What the metaphor obscures
The deeper divergence lies in how these systems represent the world. Biological intelligence builds rich, embodied models: a child learns "hot" by touching a stove, "heavy" by lifting a stone, "dog" by seeing fur and hearing barks and feeling wet noses. These experiences are grounded in sensory reality and bound together by causal understanding. An artificial network, by contrast, learns statistical associations between tokens in text or pixels in images. It has no body, no sensory experience, no causal model. It knows that "ice" and "melt" co-occur in certain linguistic contexts, but it does not know that ice is a phase of water or that melting is an irreversible transition under standard conditions. It can produce fluent text about thermodynamics without possessing any mental model of temperature.
This is why AI can pass bar exams yet fail at common-sense reasoning tasks that a toddler handles effortlessly. The statistical patterns in legal text are dense and predictable; the implicit physics and social reasoning that underlie everyday life are not well-captured by word co-occurrence alone. The system has learned a high-dimensional map of language, not a map of reality.
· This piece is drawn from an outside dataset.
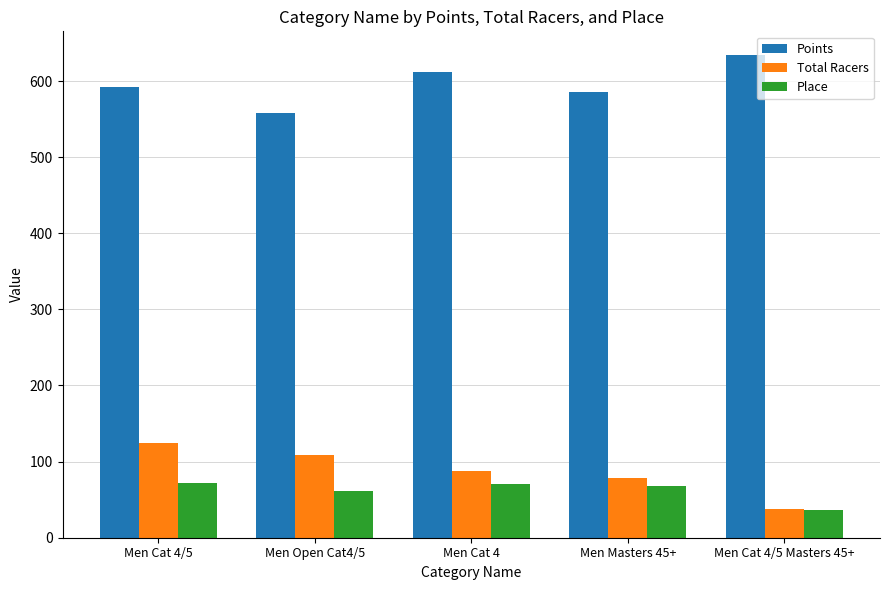

Where does the Points series first go above 591?

Men Cat 4/5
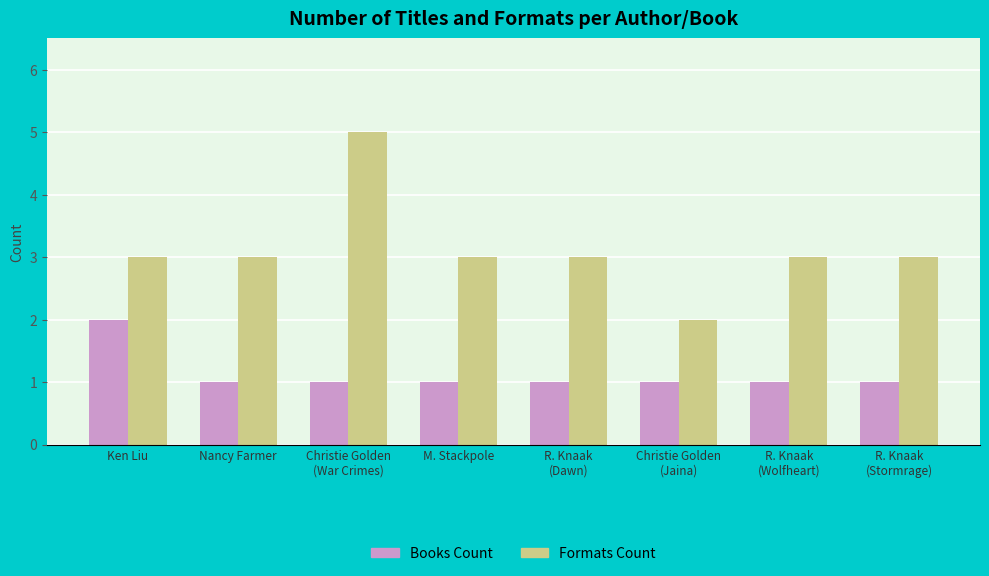

What is the approximate value of Books Count at R. Knaak
(Wolfheart)?

1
When the two align—when linguistic patterns reliably encode real-world structure—the AI appears intelligent. When they diverge, it produces confident nonsense.
Our take
The neural network metaphor has been commercially and scientifically productive, but it has also bred confusion about what these systems are and what they might become. They are not digital brains; they are sophisticated pattern-matching engines trained on human cultural output. Recognizing this does not diminish their utility—pattern matching at sufficient scale is extraordinarily powerful—but it does clarify their limits. The path to artificial general intelligence, if it exists, likely requires more than scaling up today's architectures. It may require something closer to the embodied, causal, continually learning systems that biology spent half a billion years refining. Until then, we are left with tools that can mimic understanding without possessing it, a useful trick but not the same thing as thought.